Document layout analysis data
·····

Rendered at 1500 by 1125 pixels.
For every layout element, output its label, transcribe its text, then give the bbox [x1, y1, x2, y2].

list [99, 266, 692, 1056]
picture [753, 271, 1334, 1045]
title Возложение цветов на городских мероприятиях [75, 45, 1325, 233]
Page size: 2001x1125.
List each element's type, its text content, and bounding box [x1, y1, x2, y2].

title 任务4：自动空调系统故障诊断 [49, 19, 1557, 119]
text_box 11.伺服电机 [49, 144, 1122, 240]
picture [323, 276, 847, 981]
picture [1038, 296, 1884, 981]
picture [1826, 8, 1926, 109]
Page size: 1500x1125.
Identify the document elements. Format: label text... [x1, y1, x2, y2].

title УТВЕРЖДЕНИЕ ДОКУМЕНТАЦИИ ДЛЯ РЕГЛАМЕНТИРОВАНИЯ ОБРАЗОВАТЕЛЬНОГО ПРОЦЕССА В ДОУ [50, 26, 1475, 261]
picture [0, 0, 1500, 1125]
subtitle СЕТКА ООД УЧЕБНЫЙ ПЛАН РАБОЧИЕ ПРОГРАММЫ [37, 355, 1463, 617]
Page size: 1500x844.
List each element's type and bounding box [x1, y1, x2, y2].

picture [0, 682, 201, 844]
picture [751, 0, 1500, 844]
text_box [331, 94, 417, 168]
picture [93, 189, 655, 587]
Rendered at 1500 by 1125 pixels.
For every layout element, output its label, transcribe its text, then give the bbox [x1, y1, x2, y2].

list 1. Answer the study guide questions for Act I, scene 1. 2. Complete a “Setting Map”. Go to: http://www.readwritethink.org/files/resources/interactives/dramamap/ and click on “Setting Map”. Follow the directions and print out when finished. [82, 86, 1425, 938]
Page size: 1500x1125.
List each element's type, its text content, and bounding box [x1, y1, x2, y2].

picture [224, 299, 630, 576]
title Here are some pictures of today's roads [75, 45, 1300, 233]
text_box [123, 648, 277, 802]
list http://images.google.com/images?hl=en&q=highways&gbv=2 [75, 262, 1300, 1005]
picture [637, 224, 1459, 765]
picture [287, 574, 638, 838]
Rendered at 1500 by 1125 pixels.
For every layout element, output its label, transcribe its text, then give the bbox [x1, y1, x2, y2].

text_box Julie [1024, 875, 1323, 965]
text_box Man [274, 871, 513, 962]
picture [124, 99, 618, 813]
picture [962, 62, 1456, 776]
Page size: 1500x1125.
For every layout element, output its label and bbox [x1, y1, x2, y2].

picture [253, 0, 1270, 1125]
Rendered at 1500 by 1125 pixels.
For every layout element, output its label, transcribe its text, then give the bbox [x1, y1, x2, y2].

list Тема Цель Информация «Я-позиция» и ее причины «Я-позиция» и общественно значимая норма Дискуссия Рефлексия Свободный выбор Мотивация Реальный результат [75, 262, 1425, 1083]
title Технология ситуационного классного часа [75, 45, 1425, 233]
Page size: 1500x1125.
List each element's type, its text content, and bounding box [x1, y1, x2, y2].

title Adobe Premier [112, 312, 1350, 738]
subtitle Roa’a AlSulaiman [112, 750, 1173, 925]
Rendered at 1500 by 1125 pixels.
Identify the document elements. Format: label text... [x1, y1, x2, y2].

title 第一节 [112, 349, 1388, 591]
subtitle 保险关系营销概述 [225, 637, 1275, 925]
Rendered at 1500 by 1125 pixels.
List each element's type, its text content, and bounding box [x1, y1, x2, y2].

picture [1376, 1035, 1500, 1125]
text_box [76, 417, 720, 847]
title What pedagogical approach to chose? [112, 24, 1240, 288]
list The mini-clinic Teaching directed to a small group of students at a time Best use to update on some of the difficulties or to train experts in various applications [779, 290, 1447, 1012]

·····

**Activity**. Write the data from above out again, exactly.

**Task answer**.
Rendered at 1500 by 1125 pixels.
For every layout element, output its label, transcribe its text, then give the bbox [x1, y1, x2, y2].

list [99, 266, 692, 1056]
picture [753, 271, 1334, 1045]
title Возложение цветов на городских мероприятиях [75, 45, 1325, 233]
Page size: 2001x1125.
List each element's type, its text content, and bounding box [x1, y1, x2, y2].

title 任务4：自动空调系统故障诊断 [49, 19, 1557, 119]
text_box 11.伺服电机 [49, 144, 1122, 240]
picture [323, 276, 847, 981]
picture [1038, 296, 1884, 981]
picture [1826, 8, 1926, 109]
Page size: 1500x1125.
Identify the document elements. Format: label text... [x1, y1, x2, y2].

title УТВЕРЖДЕНИЕ ДОКУМЕНТАЦИИ ДЛЯ РЕГЛАМЕНТИРОВАНИЯ ОБРАЗОВАТЕЛЬНОГО ПРОЦЕССА В ДОУ [50, 26, 1475, 261]
picture [0, 0, 1500, 1125]
subtitle СЕТКА ООД УЧЕБНЫЙ ПЛАН РАБОЧИЕ ПРОГРАММЫ [37, 355, 1463, 617]
Page size: 1500x844.
List each element's type and bounding box [x1, y1, x2, y2].

picture [0, 682, 201, 844]
picture [751, 0, 1500, 844]
text_box [331, 94, 417, 168]
picture [93, 189, 655, 587]
Rendered at 1500 by 1125 pixels.
For every layout element, output its label, transcribe its text, then give the bbox [x1, y1, x2, y2].

list 1. Answer the study guide questions for Act I, scene 1. 2. Complete a “Setting Map”. Go to: http://www.readwritethink.org/files/resources/interactives/dramamap/ and click on “Setting Map”. Follow the directions and print out when finished. [82, 86, 1425, 938]
Page size: 1500x1125.
List each element's type, its text content, and bounding box [x1, y1, x2, y2].

picture [224, 299, 630, 576]
title Here are some pictures of today's roads [75, 45, 1300, 233]
text_box [123, 648, 277, 802]
list http://images.google.com/images?hl=en&q=highways&gbv=2 [75, 262, 1300, 1005]
picture [637, 224, 1459, 765]
picture [287, 574, 638, 838]
Rendered at 1500 by 1125 pixels.
For every layout element, output its label, transcribe its text, then give the bbox [x1, y1, x2, y2].

text_box Julie [1024, 875, 1323, 965]
text_box Man [274, 871, 513, 962]
picture [124, 99, 618, 813]
picture [962, 62, 1456, 776]
Page size: 1500x1125.
For every layout element, output its label and bbox [x1, y1, x2, y2].

picture [253, 0, 1270, 1125]
Rendered at 1500 by 1125 pixels.
For every layout element, output its label, transcribe its text, then give the bbox [x1, y1, x2, y2].

list Тема Цель Информация «Я-позиция» и ее причины «Я-позиция» и общественно значимая норма Дискуссия Рефлексия Свободный выбор Мотивация Реальный результат [75, 262, 1425, 1083]
title Технология ситуационного классного часа [75, 45, 1425, 233]
Page size: 1500x1125.
List each element's type, its text content, and bounding box [x1, y1, x2, y2].

title Adobe Premier [112, 312, 1350, 738]
subtitle Roa’a AlSulaiman [112, 750, 1173, 925]
Rendered at 1500 by 1125 pixels.
Identify the document elements. Format: label text... [x1, y1, x2, y2].

title 第一节 [112, 349, 1388, 591]
subtitle 保险关系营销概述 [225, 637, 1275, 925]
Rendered at 1500 by 1125 pixels.
List each element's type, its text content, and bounding box [x1, y1, x2, y2].

picture [1376, 1035, 1500, 1125]
text_box [76, 417, 720, 847]
title What pedagogical approach to chose? [112, 24, 1240, 288]
list The mini-clinic Teaching directed to a small group of students at a time Best use to update on some of the difficulties or to train experts in various applications [779, 290, 1447, 1012]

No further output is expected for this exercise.